If you don't have a good system for remote monitoring and management of your geo-diverse network, you can't keep your costs in check and grow your revenue. You'll constantly be guessing where problems are going to crop up, and that's an expensive game to play.
What you need is an integrated suite of remote monitoring tools that tells you what's happening at your network sites. You'll understand which technician to send, when to send them, and which tools and parts they need to take to perform necessary repairs. Compare this to the unfortunate reality of your customers and users reporting problems to you after they lose service.
So what are the most important elements of the system you need?
T/Mon Remote Monitoring and Management Nails the Top 3 Features T/Mon is a hardware & software appliance for remote monitoring that runs on a very stable platform. It's running worldwide right now in networks large and small.
T/Mon monitors more than 25 protocols, spanning the decades from legacy to modern (ex. Encrypted SNMPv3). This makes it an ideal candidate when you have to monitor SNMP gear, but you also have lots of legacy/proprietary/SCADA gear in your network.

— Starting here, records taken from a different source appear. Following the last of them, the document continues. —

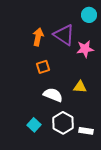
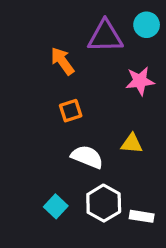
purple triangle: (64, 35) -> (105, 36), moved, turned -35
orange arrow: (38, 37) -> (62, 61), turned -48

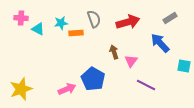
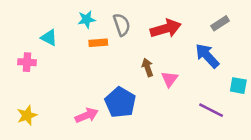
pink cross: (21, 18) -> (27, 62), moved
cyan star: (61, 23) -> (87, 19), moved
purple line: (146, 85) -> (211, 110), moved
yellow star: (21, 89) -> (27, 115), size x0.7

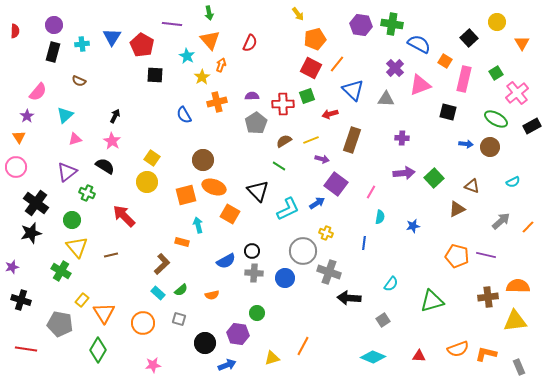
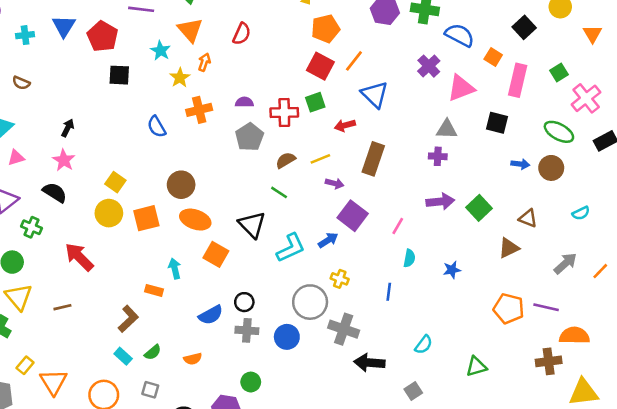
gray triangle: (386, 99) -> (447, 129), moved
orange square: (186, 195) -> (146, 218), moved
orange semicircle: (518, 286) -> (574, 336), moved
green triangle: (432, 301) -> (476, 367), size x0.7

Once alarms are brought into T/Mon, it doesn't matter where they originated. All alarms are equal once they've been imported by T/Mon. Any alarm can appear on T/Mon's geographic maps, Web 2.0 interface, or mobile web (smartphone) interface. You can set up automatic text, voice, and/or email alerts for SNMP alarms just as easily as non-SNMP alarms. Everything is in one unified system that can be monitored by a single person (although multiple users are supported for large networks where alarm counts are very high).